The price of installing a system of solar panels varies based on what region the home is in, the type of solar panels, the type of roof you have as well as the size of the home. Electricity output is measured in kilowatts (KW), and a larger home will need a system that can generate more kilowatts (kW).

Here is an approximate breakdown of the average cost of installation for three different home sizes:

Size of HomeKilowatts (kW) Needed[1]Total Installation Cost[2]
1,500 square feet5 kW$3,500 – $7,500
3,000 square feet10 kW$7,000 – $15,000
4,500 square feet15 kW$10,500 – $22,500

There are three main types of solar panels, and each has a different average cost to install:

Monocrystalline solar panels

These panels cost the most but are the most energy efficient. The cost is around $1 – $1.50 per watt. Each kilowatt = 1,000 watts, so a 5 kilowatt system would cost $5,000 – $7,500 to install.[2]

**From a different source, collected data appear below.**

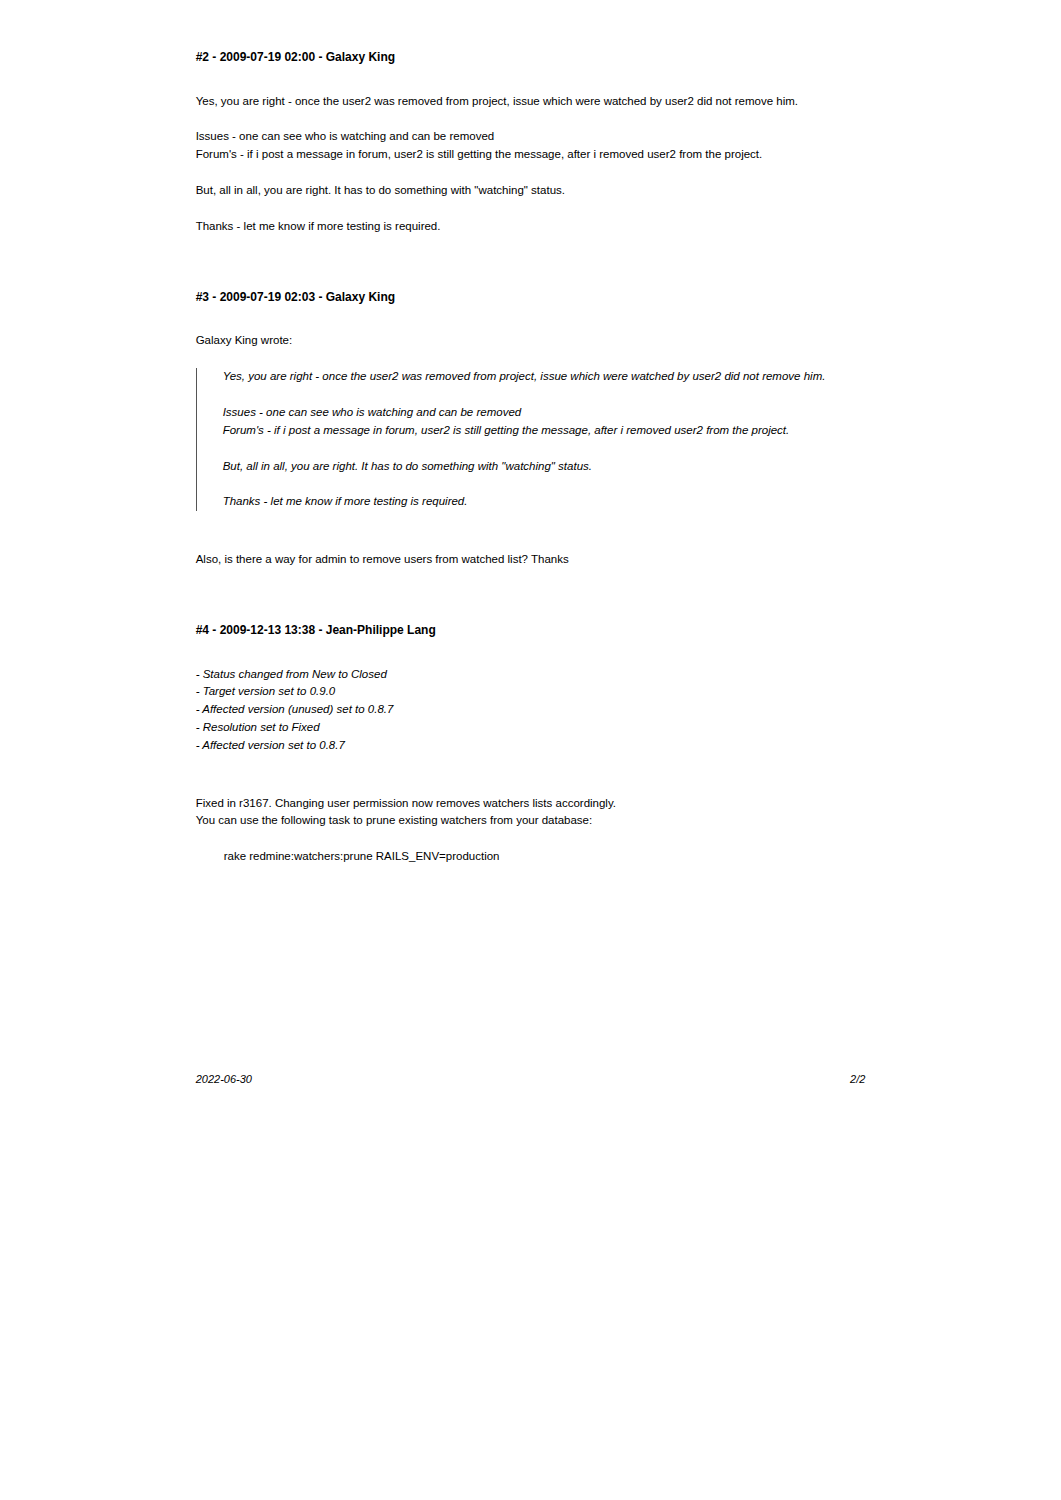#2 - 2009-07-19 02:00 - Galaxy King
Yes, you are right - once the user2 was removed from project, issue which were watched by user2 did not remove him.
Issues - one can see who is watching and can be removed
Forum's - if i post a message in forum, user2 is still getting the message, after i removed user2 from the project.
But, all in all, you are right. It has to do something with "watching" status.
Thanks - let me know if more testing is required.
#3 - 2009-07-19 02:03 - Galaxy King
Galaxy King wrote:
Yes, you are right - once the user2 was removed from project, issue which were watched by user2 did not remove him.
Issues - one can see who is watching and can be removed
Forum's - if i post a message in forum, user2 is still getting the message, after i removed user2 from the project.
But, all in all, you are right. It has to do something with "watching" status.
Thanks - let me know if more testing is required.
Also, is there a way for admin to remove users from watched list? Thanks
#4 - 2009-12-13 13:38 - Jean-Philippe Lang
- Status changed from New to Closed
- Target version set to 0.9.0
- Affected version (unused) set to 0.8.7
- Resolution set to Fixed
- Affected version set to 0.8.7
Fixed in r3167. Changing user permission now removes watchers lists accordingly.
You can use the following task to prune existing watchers from your database:
rake redmine:watchers:prune RAILS_ENV=production
2022-06-30 2/2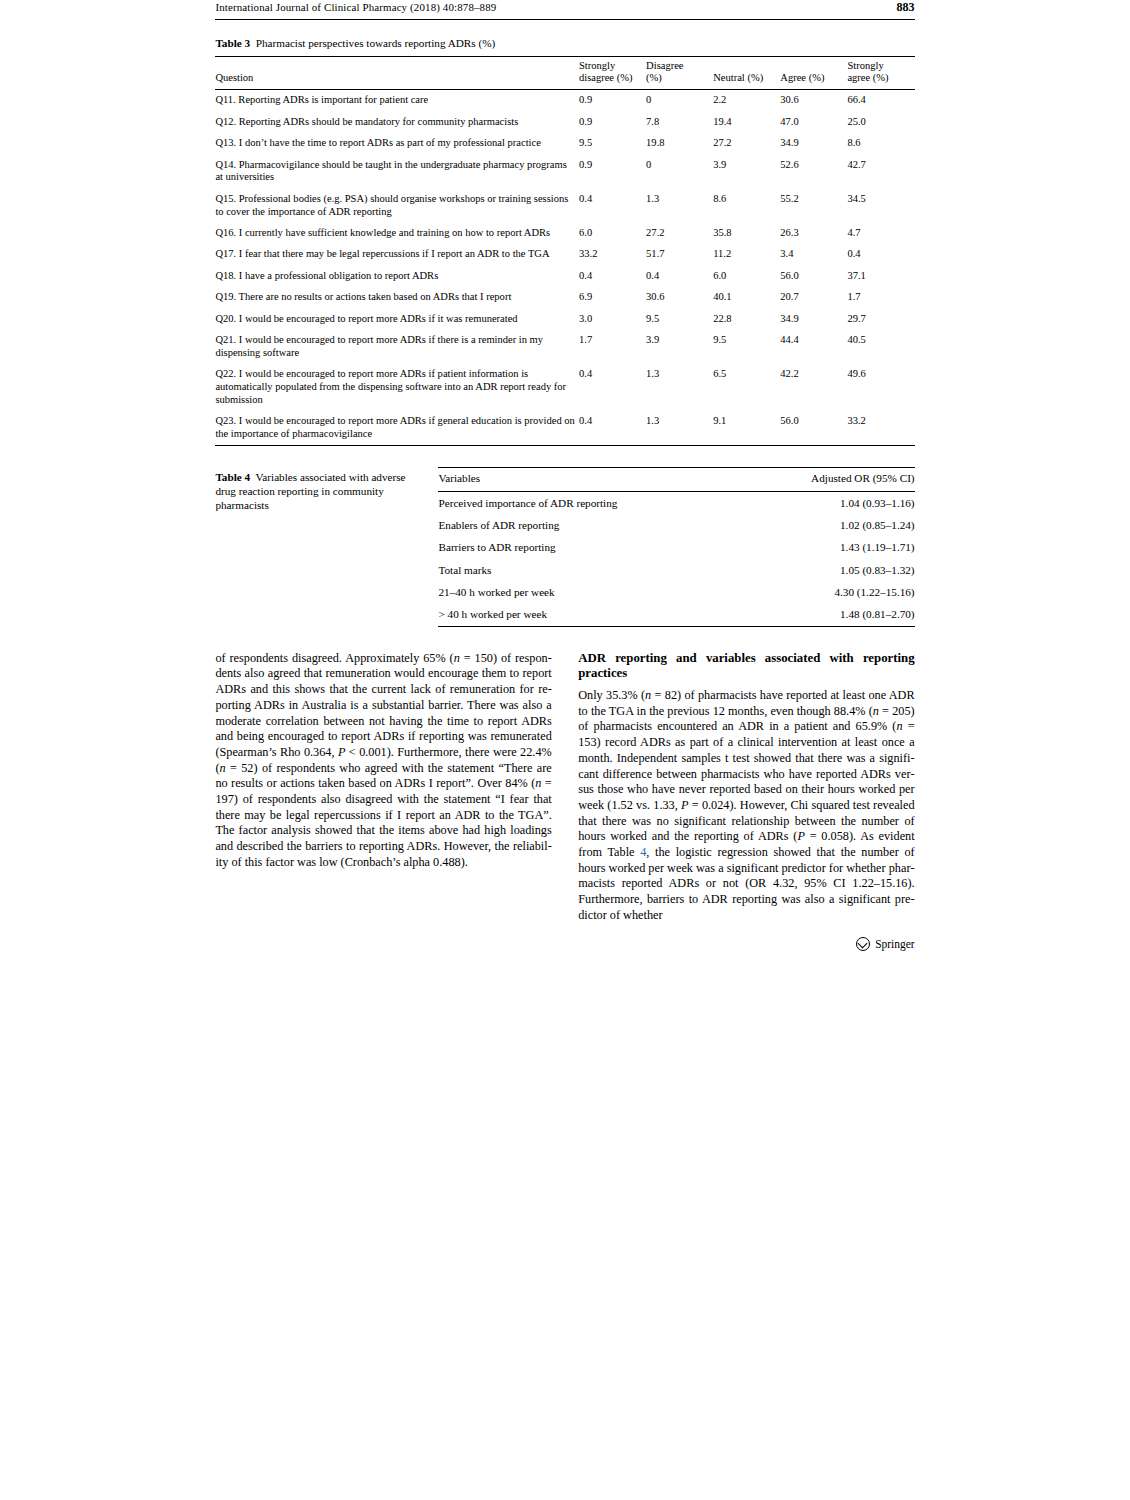International Journal of Clinical Pharmacy (2018) 40:878–889
883
Table 3 Pharmacist perspectives towards reporting ADRs (%)
| Question | Strongly disagree (%) | Disagree (%) | Neutral (%) | Agree (%) | Strongly agree (%) |
| --- | --- | --- | --- | --- | --- |
| Q11. Reporting ADRs is important for patient care | 0.9 | 0 | 2.2 | 30.6 | 66.4 |
| Q12. Reporting ADRs should be mandatory for community pharmacists | 0.9 | 7.8 | 19.4 | 47.0 | 25.0 |
| Q13. I don’t have the time to report ADRs as part of my professional practice | 9.5 | 19.8 | 27.2 | 34.9 | 8.6 |
| Q14. Pharmacovigilance should be taught in the undergraduate pharmacy programs at universities | 0.9 | 0 | 3.9 | 52.6 | 42.7 |
| Q15. Professional bodies (e.g. PSA) should organise workshops or training sessions to cover the importance of ADR reporting | 0.4 | 1.3 | 8.6 | 55.2 | 34.5 |
| Q16. I currently have sufficient knowledge and training on how to report ADRs | 6.0 | 27.2 | 35.8 | 26.3 | 4.7 |
| Q17. I fear that there may be legal repercussions if I report an ADR to the TGA | 33.2 | 51.7 | 11.2 | 3.4 | 0.4 |
| Q18. I have a professional obligation to report ADRs | 0.4 | 0.4 | 6.0 | 56.0 | 37.1 |
| Q19. There are no results or actions taken based on ADRs that I report | 6.9 | 30.6 | 40.1 | 20.7 | 1.7 |
| Q20. I would be encouraged to report more ADRs if it was remunerated | 3.0 | 9.5 | 22.8 | 34.9 | 29.7 |
| Q21. I would be encouraged to report more ADRs if there is a reminder in my dispensing software | 1.7 | 3.9 | 9.5 | 44.4 | 40.5 |
| Q22. I would be encouraged to report more ADRs if patient information is automatically populated from the dispensing software into an ADR report ready for submission | 0.4 | 1.3 | 6.5 | 42.2 | 49.6 |
| Q23. I would be encouraged to report more ADRs if general education is provided on the importance of pharmacovigilance | 0.4 | 1.3 | 9.1 | 56.0 | 33.2 |
Table 4 Variables associated with adverse drug reaction reporting in community pharmacists
| Variables | Adjusted OR (95% CI) |
| --- | --- |
| Perceived importance of ADR reporting | 1.04 (0.93–1.16) |
| Enablers of ADR reporting | 1.02 (0.85–1.24) |
| Barriers to ADR reporting | 1.43 (1.19–1.71) |
| Total marks | 1.05 (0.83–1.32) |
| 21–40 h worked per week | 4.30 (1.22–15.16) |
| > 40 h worked per week | 1.48 (0.81–2.70) |
of respondents disagreed. Approximately 65% (n = 150) of respondents also agreed that remuneration would encourage them to report ADRs and this shows that the current lack of remuneration for reporting ADRs in Australia is a substantial barrier. There was also a moderate correlation between not having the time to report ADRs and being encouraged to report ADRs if reporting was remunerated (Spearman’s Rho 0.364, P < 0.001). Furthermore, there were 22.4% (n = 52) of respondents who agreed with the statement “There are no results or actions taken based on ADRs I report”. Over 84% (n = 197) of respondents also disagreed with the statement “I fear that there may be legal repercussions if I report an ADR to the TGA”. The factor analysis showed that the items above had high loadings and described the barriers to reporting ADRs. However, the reliability of this factor was low (Cronbach’s alpha 0.488).
ADR reporting and variables associated with reporting practices
Only 35.3% (n = 82) of pharmacists have reported at least one ADR to the TGA in the previous 12 months, even though 88.4% (n = 205) of pharmacists encountered an ADR in a patient and 65.9% (n = 153) record ADRs as part of a clinical intervention at least once a month. Independent samples t test showed that there was a significant difference between pharmacists who have reported ADRs versus those who have never reported based on their hours worked per week (1.52 vs. 1.33, P = 0.024). However, Chi squared test revealed that there was no significant relationship between the number of hours worked and the reporting of ADRs (P = 0.058). As evident from Table 4, the logistic regression showed that the number of hours worked per week was a significant predictor for whether pharmacists reported ADRs or not (OR 4.32, 95% CI 1.22–15.16). Furthermore, barriers to ADR reporting was also a significant predictor of whether
Springer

Polycrystalline solar panels

These are the middle-of-the-road solar panels. They are typically blue, so they’re easy to spot. The cost is around 90 cents – $1.00 per watt to install this type of solar panel system, so a 5 kilowatt system would cost $4,500 – $5,000 to install.[2]

Thin-film (amorphous) solar panels

These solar panels are the least expensive type, and they tend not to last as long as the others. They are 70 cents – $1.10 per watt to install, so a 5 kilowatt system would cost $3,500 – $5,500.[2]

How Much Money Will I Save With Solar Panels?

One of the main reasons people opt for solar panels is the savings on energy costs. On average, solar panels save homeowners anywhere from $20,000 – $134,000 over the system’s lifetime, with the break-even point being 15 – 25 years.[2]

Here are the average monthly savings. 

Energy consumption is measured in kilowatt hours (kWh). Utility customers use an average of 893 kWh each month.[3] The average price per kilowatt is $13.15, making the average monthly electricity bill $117.46.[4]

On average, residential solar electricity is $0.05 per kilowatt. So that monthly bill is now $44.65.[5]

That’s an average monthly savings of $72.81 a month or $873.72 a year.

Remember, though, that solar panels convert sunlight into electricity. So homes in sunnier locations will save more money than places that don’t get a lot of sunlight. 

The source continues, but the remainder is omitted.